● **TASK INPUTS**
━━━━━━━━━━━━━━━━━━━━
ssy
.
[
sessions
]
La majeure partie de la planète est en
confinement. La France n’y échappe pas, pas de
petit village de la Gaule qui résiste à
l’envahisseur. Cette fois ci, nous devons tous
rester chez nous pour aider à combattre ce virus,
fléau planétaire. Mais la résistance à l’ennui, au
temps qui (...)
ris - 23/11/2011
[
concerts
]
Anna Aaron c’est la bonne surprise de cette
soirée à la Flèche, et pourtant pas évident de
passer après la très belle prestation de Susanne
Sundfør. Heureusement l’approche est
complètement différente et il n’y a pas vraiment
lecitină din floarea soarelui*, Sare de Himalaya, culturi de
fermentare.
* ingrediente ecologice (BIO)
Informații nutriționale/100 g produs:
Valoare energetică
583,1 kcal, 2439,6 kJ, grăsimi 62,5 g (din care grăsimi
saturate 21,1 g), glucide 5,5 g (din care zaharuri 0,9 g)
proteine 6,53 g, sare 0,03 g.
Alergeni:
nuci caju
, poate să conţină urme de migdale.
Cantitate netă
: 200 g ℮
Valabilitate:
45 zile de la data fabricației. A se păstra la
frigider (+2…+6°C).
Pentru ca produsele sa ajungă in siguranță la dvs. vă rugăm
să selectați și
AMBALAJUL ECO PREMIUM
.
━━━━━━━━━━━━━━━━━━━━
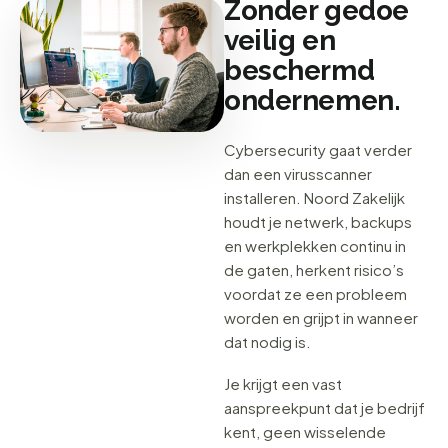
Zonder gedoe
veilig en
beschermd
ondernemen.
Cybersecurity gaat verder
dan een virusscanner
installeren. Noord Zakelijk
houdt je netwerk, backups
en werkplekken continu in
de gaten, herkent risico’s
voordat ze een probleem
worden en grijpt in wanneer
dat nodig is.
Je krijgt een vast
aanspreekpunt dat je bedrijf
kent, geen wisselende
━━━━━━━━━━━━━━━━━━━━
● **EXERCISE DESCRIPTION**
Check each line of the data above for the word "nous" and state how many lines contain it, with no other text.

● **REPLY**
2